Advanced degrees imply mastery in the areas they show up in. In Libra, I suppose I've mastered the art of indecision, lol. Not really. I am however happy for the slight buffer between my Asc. and Sun. Yes, willpower and determination I have in abundance. I'll own that. I'd also rather not give Saturn credit for something it doesn't deserve. My literary tastes are hardly Saturnine, in spite of, a serious turn of mind.

I have a feeling we're talking about two different things. When I say free will, I mean the ability to choose, no more, no less. I also don't mean to imply that another person's choices don't interfere with one's own, thus, causing conflict. Cause and effect, as it were. Intolerance is also a choice, albeit, one that is generally made in fear and ignorance. But I wouldn't call holding someone responsible for their actions, intolerance. It would be nice to say, the cosmos made me do it, but I don't really believe that.
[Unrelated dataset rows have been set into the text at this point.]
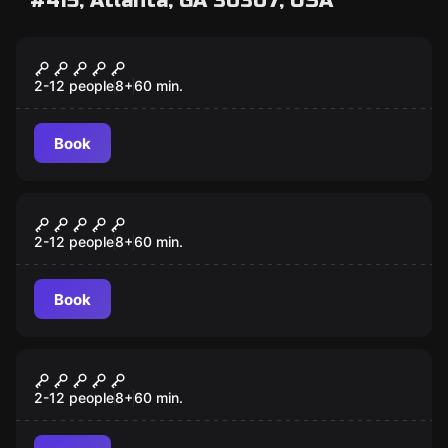
#415, Atlanta, GA 30307, USA
Escape room
Pharaoh
2-12 people
8
+
60
min.
Book
Escape room
Outbreak
2-12 people
8
+
60
min.
Book
Escape room
Clown
2-12 people
8
+
60
min.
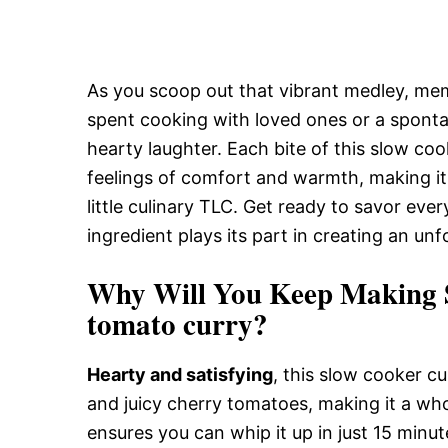
As you scoop out that vibrant medley, me
spent cooking with loved ones or a spontan
hearty laughter. Each bite of this slow coo
feelings of comfort and warmth, making it
little culinary TLC. Get ready to savor eve
ingredient plays its part in creating an un
Why Will You Keep Making S
tomato curry?
Hearty and satisfying
, this slow cooker cu
and juicy cherry tomatoes, making it a w
ensures you can whip it up in just 15 minu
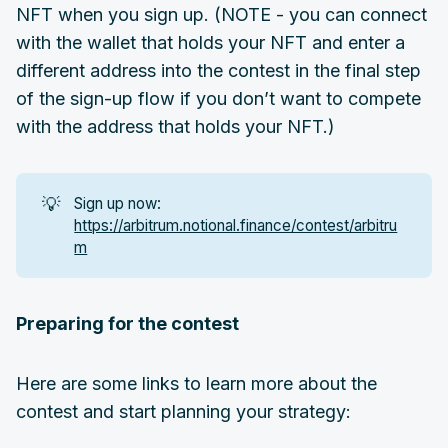
NFT when you sign up. (NOTE - you can connect
with the wallet that holds your NFT and enter a
different address into the contest in the final step
of the sign-up flow if you don’t want to compete
with the address that holds your NFT.)
💡
Sign up now:
https://arbitrum.notional.finance/contest/arbitru
m
Preparing for the contest
Here are some links to learn more about the
contest and start planning your strategy:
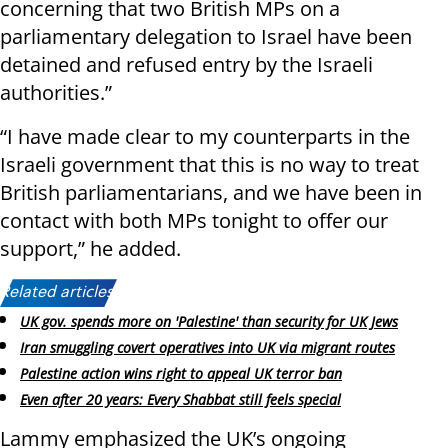
concerning that two British MPs on a
parliamentary delegation to Israel have been
detained and refused entry by the Israeli
authorities.”
“I have made clear to my counterparts in the
Israeli government that this is no way to treat
British parliamentarians, and we have been in
contact with both MPs tonight to offer our
support,” he added.
Related articles:
UK gov. spends more on 'Palestine' than security for UK Jews
Iran smuggling covert operatives into UK via migrant routes
Palestine action wins right to appeal UK terror ban
Even after 20 years: Every Shabbat still feels special
Lammy emphasized the UK’s ongoing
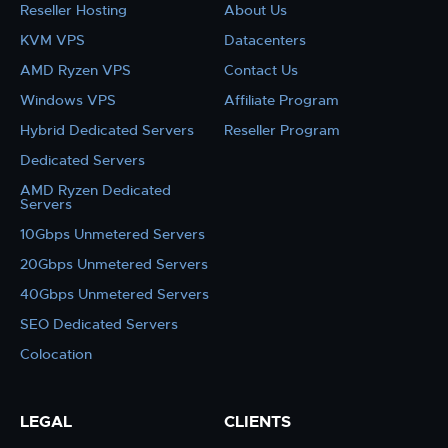
Reseller Hosting
About Us
KVM VPS
Datacenters
AMD Ryzen VPS
Contact Us
Windows VPS
Affiliate Program
Hybrid Dedicated Servers
Reseller Program
Dedicated Servers
AMD Ryzen Dedicated
Servers
10Gbps Unmetered Servers
20Gbps Unmetered Servers
40Gbps Unmetered Servers
SEO Dedicated Servers
Colocation
LEGAL
CLIENTS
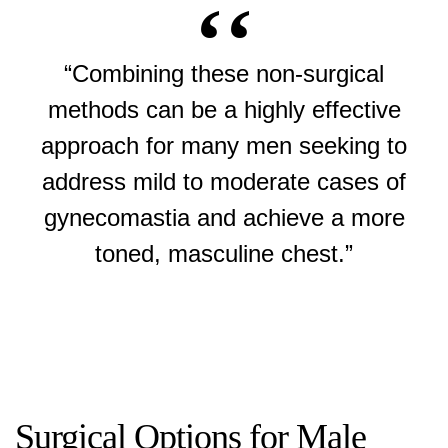
“Combining these non-surgical
methods can be a highly effective
approach for many men seeking to
address mild to moderate cases of
gynecomastia and achieve a more
toned, masculine chest.”
Surgical Options for Male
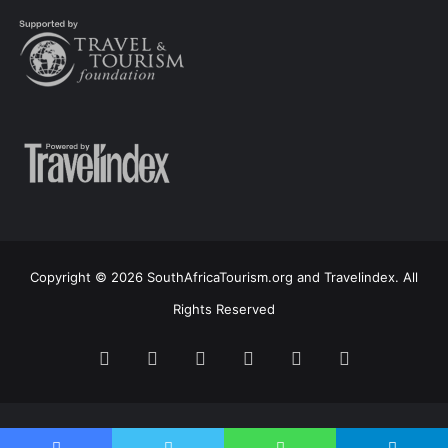
Copyright © 2026 SouthAfricaTourism.org and Travelindex. All
Rights Reserved
Facebook
Twitter
Pinterest
LinkedIn
YouTube
Instagram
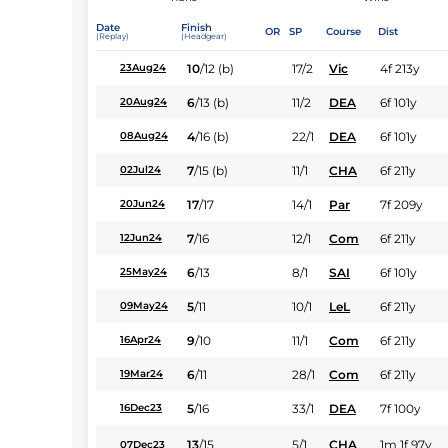
Date
Finish
OR
SP
Course
Dist
(Replay)
(Headgear)
10
/
12
(b)
17/2
Vic
4f 213y
23Aug24
6
/
13
(b)
11/2
DEA
6f 101y
20Aug24
4
/
16
(b)
22/1
DEA
6f 101y
08Aug24
7
/
15
(b)
11/1
CHA
6f 211y
02Jul24
17
/
17
14/1
Par
7f 209y
20Jun24
7
/
16
12/1
Com
6f 211y
12Jun24
6
/
13
8/1
SAI
6f 101y
25May24
5
/
11
10/1
LeL
6f 211y
09May24
9
/
10
11/1
Com
6f 211y
16Apr24
6
/
11
28/1
Com
6f 211y
19Mar24
5
/
16
33/1
DEA
7f 100y
16Dec23
13
/
15
5/1
CHA
1m 1f 97y
07Dec23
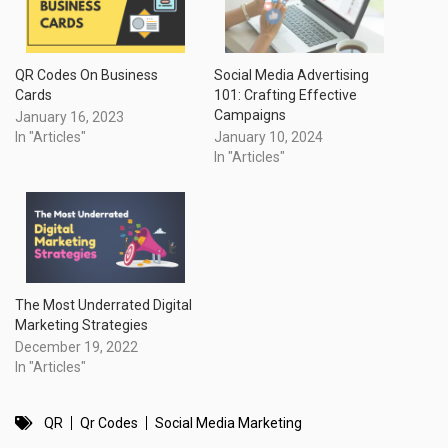
QR Codes On Business
Social Media Advertising
Cards
101: Crafting Effective
Campaigns
January 16, 2023
In "Articles"
January 10, 2024
In "Articles"
The Most Underrated Digital
Marketing Strategies
December 19, 2022
In "Articles"
QR
Qr Codes
Social Media Marketing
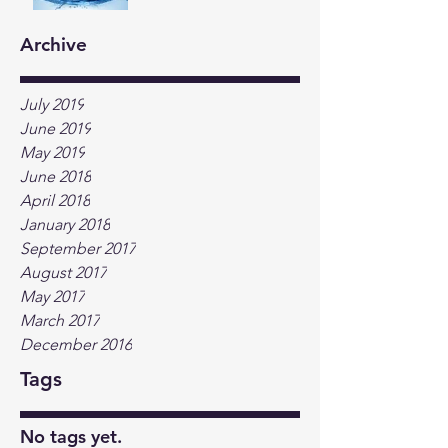
Archive
July 2019
June 2019
May 2019
June 2018
April 2018
January 2018
September 2017
August 2017
May 2017
March 2017
December 2016
Tags
No tags yet.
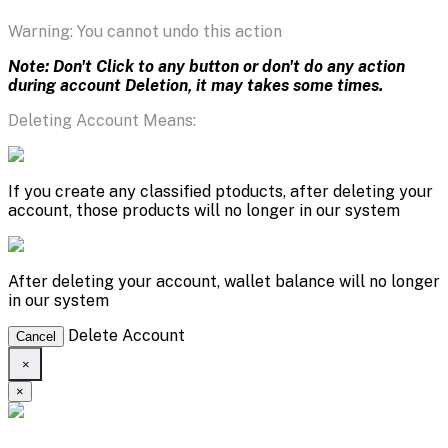
Warning: You cannot undo this action
Note: Don't Click to any button or don't do any action
during account Deletion, it may takes some times.
Deleting Account Means:
If you create any classified ptoducts, after deleting your
account, those products will no longer in our system
After deleting your account, wallet balance will no longer
in our system
Delete Account
Cancel
×
×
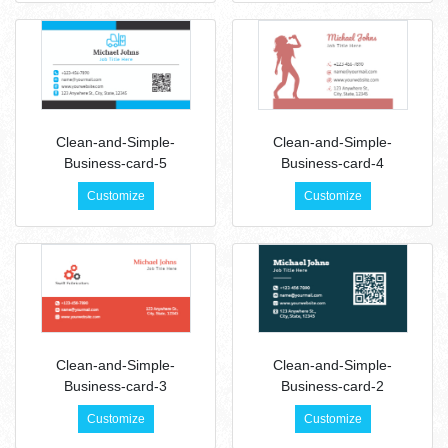
Clean-and-Simple-
Clean-and-Simple-
Business-card-5
Business-card-4
Customize
Customize
Clean-and-Simple-
Clean-and-Simple-
Business-card-3
Business-card-2
Customize
Customize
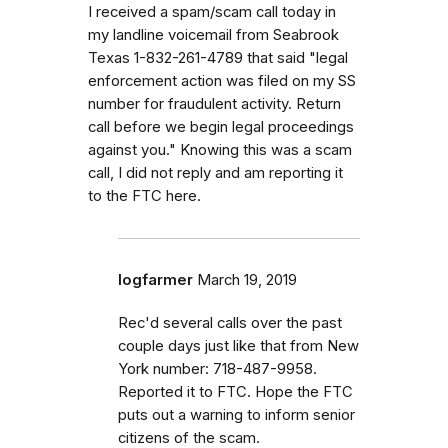
I received a spam/scam call today in
my landline voicemail from Seabrook
Texas 1-832-261-4789 that said "legal
enforcement action was filed on my SS
number for fraudulent activity. Return
call before we begin legal proceedings
against you." Knowing this was a scam
call, I did not reply and am reporting it
to the FTC here.
logfarmer
March 19, 2019
Rec'd several calls over the past
couple days just like that from New
York number: 718-487-9958.
Reported it to FTC. Hope the FTC
puts out a warning to inform senior
citizens of the scam.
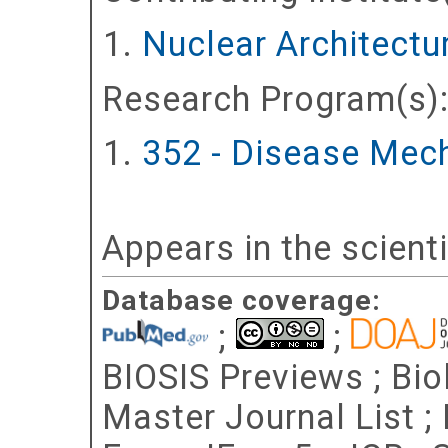
Nuclear Architectur
Research Program(s)
352 - Disease Mec
Appears in the scient
Database coverage:
;
;
BIOSIS Previews ; Bio
Master Journal List ;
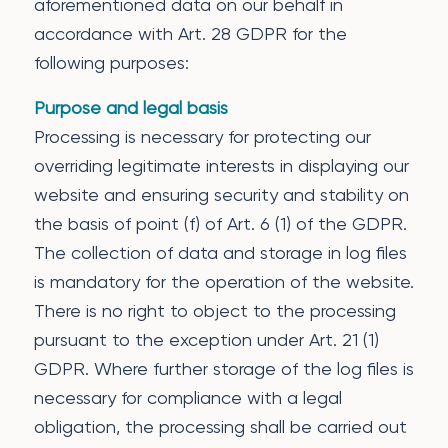
aforementioned data on our behalf in
accordance with Art. 28 GDPR for the
following purposes:
Purpose and legal basis
Processing is necessary for protecting our
overriding legitimate interests in displaying our
website and ensuring security and stability on
the basis of point (f) of Art. 6 (1) of the GDPR.
The collection of data and storage in log files
is mandatory for the operation of the website.
There is no right to object to the processing
pursuant to the exception under Art. 21 (1)
GDPR. Where further storage of the log files is
necessary for compliance with a legal
obligation, the processing shall be carried out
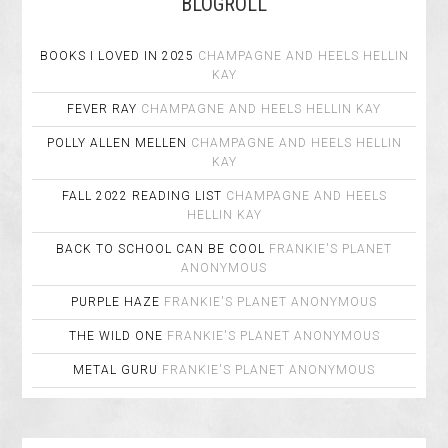
BLOGROLL
BOOKS I LOVED IN 2025
CHAMPAGNE AND HEELS
HELLIN
KAY
FEVER RAY
CHAMPAGNE AND HEELS
HELLIN KAY
POLLY ALLEN MELLEN
CHAMPAGNE AND HEELS
HELLIN
KAY
FALL 2022 READING LIST
CHAMPAGNE AND HEELS
HELLIN KAY
BACK TO SCHOOL CAN BE COOL
FRANKIE'S PLANET
ANONYMOUS
PURPLE HAZE
FRANKIE'S PLANET
ANONYMOUS
THE WILD ONE
FRANKIE'S PLANET
ANONYMOUS
METAL GURU
FRANKIE'S PLANET
ANONYMOUS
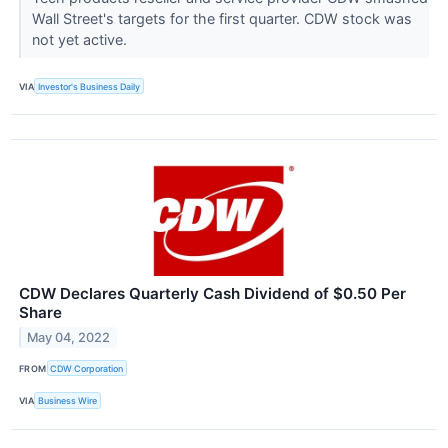
Wall Street's targets for the first quarter. CDW stock was
not yet active.
VIA
Investor's Business Daily
CDW Declares Quarterly Cash Dividend of $0.50 Per
Share
May 04, 2022
FROM
CDW Corporation
VIA
Business Wire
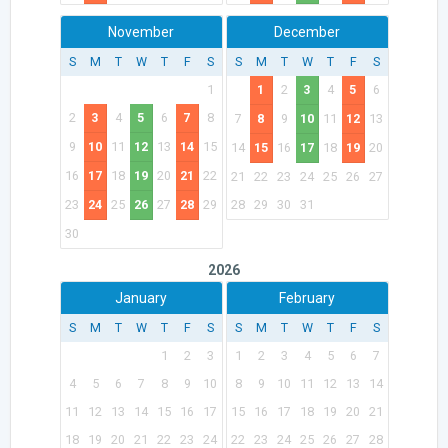
November
December
S
M
T
W
T
F
S
S
M
T
W
T
F
S
1
1
2
3
4
5
6
2
3
4
5
6
7
8
7
8
9
10
11
12
13
9
10
11
12
13
14
15
14
15
16
17
18
19
20
16
17
18
19
20
21
22
21
22
23
24
25
26
27
23
24
25
26
27
28
29
28
29
30
31
30
2026
January
February
S
M
T
W
T
F
S
S
M
T
W
T
F
S
1
2
3
1
2
3
4
5
6
7
4
5
6
7
8
9
10
8
9
10
11
12
13
14
11
12
13
14
15
16
17
15
16
17
18
19
20
21
18
19
20
21
22
23
24
22
23
24
25
26
27
28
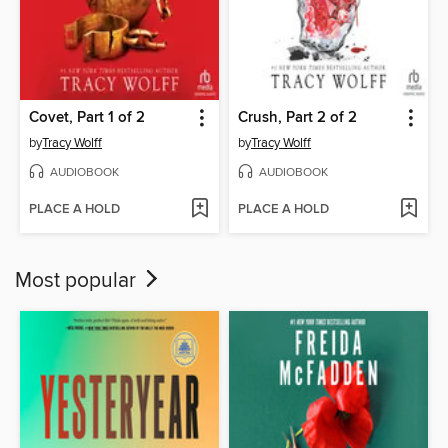
Covet, Part 1 of 2
Crush, Part 2 of 2
by
Tracy Wolff
by
Tracy Wolff
AUDIOBOOK
AUDIOBOOK
PLACE A HOLD
PLACE A HOLD
Most popular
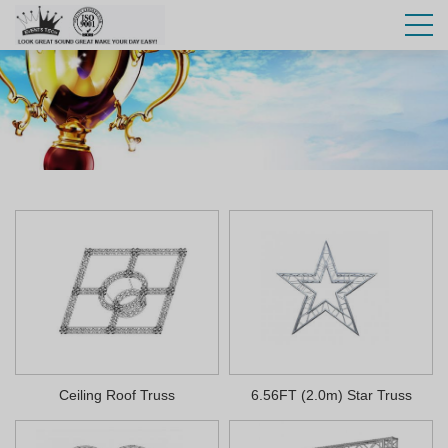
Ceiling Roof Truss
6.56FT (2.0m) Star Truss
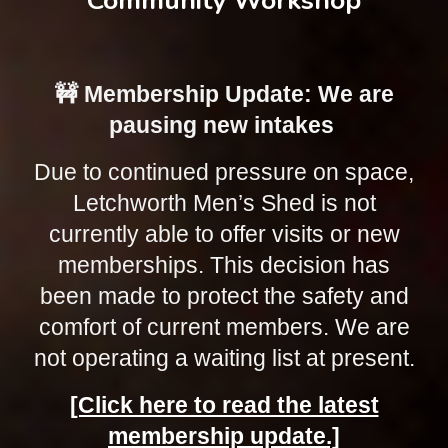
Community Workshop
🚧 Membership Update: We are
pausing new intakes
Due to continued pressure on space,
Letchworth Men’s Shed is not
currently able to offer visits or new
memberships. This decision has
been made to protect the safety and
comfort of current members. We are
not operating a waiting list at present.
[Click here to read the latest
membership update.]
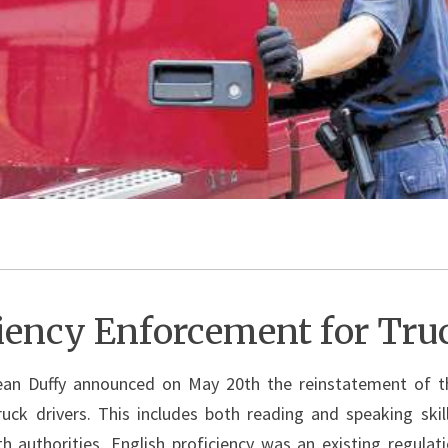
ciency Enforcement for Tru
ean Duffy announced on May 20th the reinstatement of th
ck drivers. This includes both reading and speaking skil
ith authorities. English proficiency was an existing regula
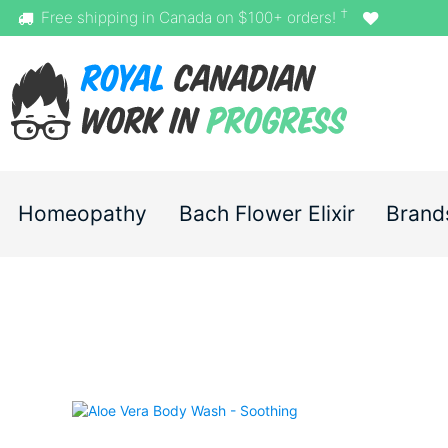
†
Free shipping in Canada on $100+ orders!
Homeopathy
Bach Flower Elixir
Brand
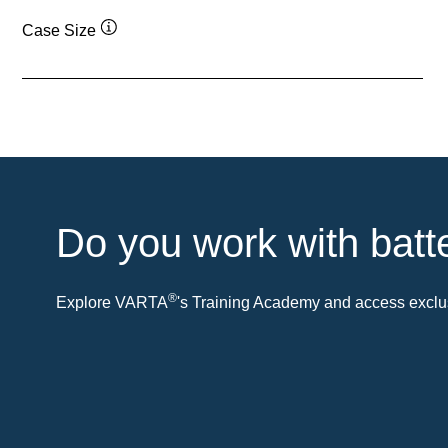
Case Size
Tooltip
Do you work with batt
®
Explore VARTA
's Training Academy and access exclus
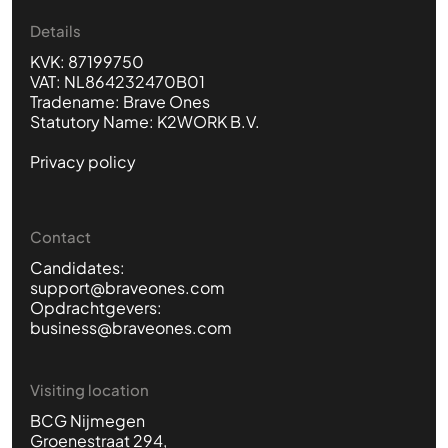
Details
KVK: 87199750
VAT: NL864232470B01
Tradename: Brave Ones
Statutory Name: K2WORK B.V.
Privacy policy
Contact
Candidates:
support@braveones.com
Opdrachtgevers:
business@braveones.com
Visiting location
BCG Nijmegen
Groenestraat 294,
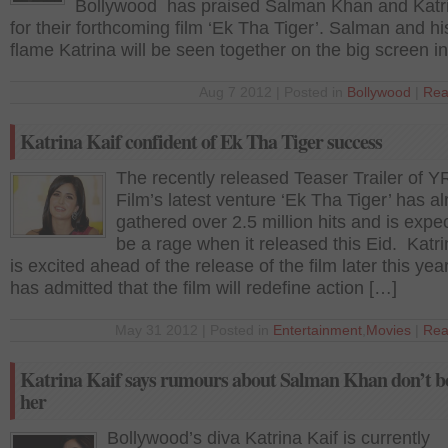
Bollywood has praised Salman Khan and Katri
for their forthcoming film ‘Ek Tha Tiger’. Salman and hi
flame Katrina will be seen together on the big screen i
Aug 7 2012 | Posted in
Bollywood
|
Rea
Katrina Kaif confident of Ek Tha Tiger success
The recently released Teaser Trailer of Y
Film’s latest venture ‘Ek Tha Tiger’ has a
gathered over 2.5 million hits and is expe
be a rage when it released this Eid. Katri
is excited ahead of the release of the film later this yea
has admitted that the film will redefine action […]
May 31 2012 | Posted in
Entertainment
,
Movies
|
Rea
Katrina Kaif says rumours about Salman Khan don’t b
her
Bollywood’s diva Katrina Kaif is currently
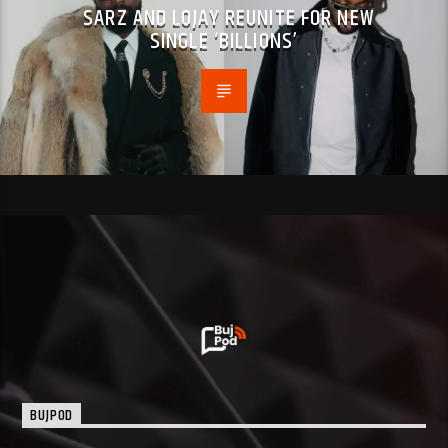
SARZ AND LOJAY REUNITE FOR NEW
SINGLE ‘BILLIONS’
BUJPOD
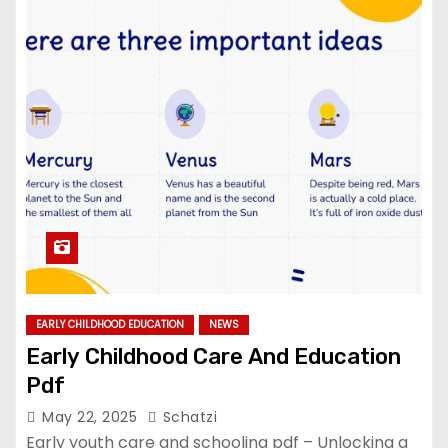
EARLY CHILDHOOD EDUCATION
NEWS
Early Childhood Care And Education
Pdf
May 22, 2025
Schatzi
Early youth care and schooling pdf – Unlocking a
The empathy/avoidance conflict is one I've noticed often. Still, the root of it appears to be nothing other than plain selfishness. One is capable of understanding, of comfort, yet chooses not to act on it. Detachment and empathy together? That is rare indeed, but I see the necessity for it also.

Of course, I've read Boswell. _The Life of Johnson_ is not to be missed. Its not too late. You could still publish a book of your own refutations. It would be a revival for Johnson and a new beginning for you.

I'm teaching a class this fall on fantasy literature and how it has its roots in "canon" works. No one would dispute the greatness of Ovid or Shakespeare (think _Metamorphoses_ and _A Midsummer Night's Dream_ in this case---works that have fantastic imagery) but C.S. Lewis is "children's literature." The implication being it can't have meaning for adults and isn't, therefore, serious literature. I use Lewis as an example. You could just as easily substitute Tolkien, Martin, McCaffery, LeGuin, etc.

The Arts are the heart and soul of human society, and yet, they are cast aside for the more anti-intellectual activities. But then again, a dumbed down society is easier to control. The artist is a fugitive, a criminal, to the "powers that be," because the artist encourages freedom of thought.

You're more than welcome. Let me know how you enjoy the novel.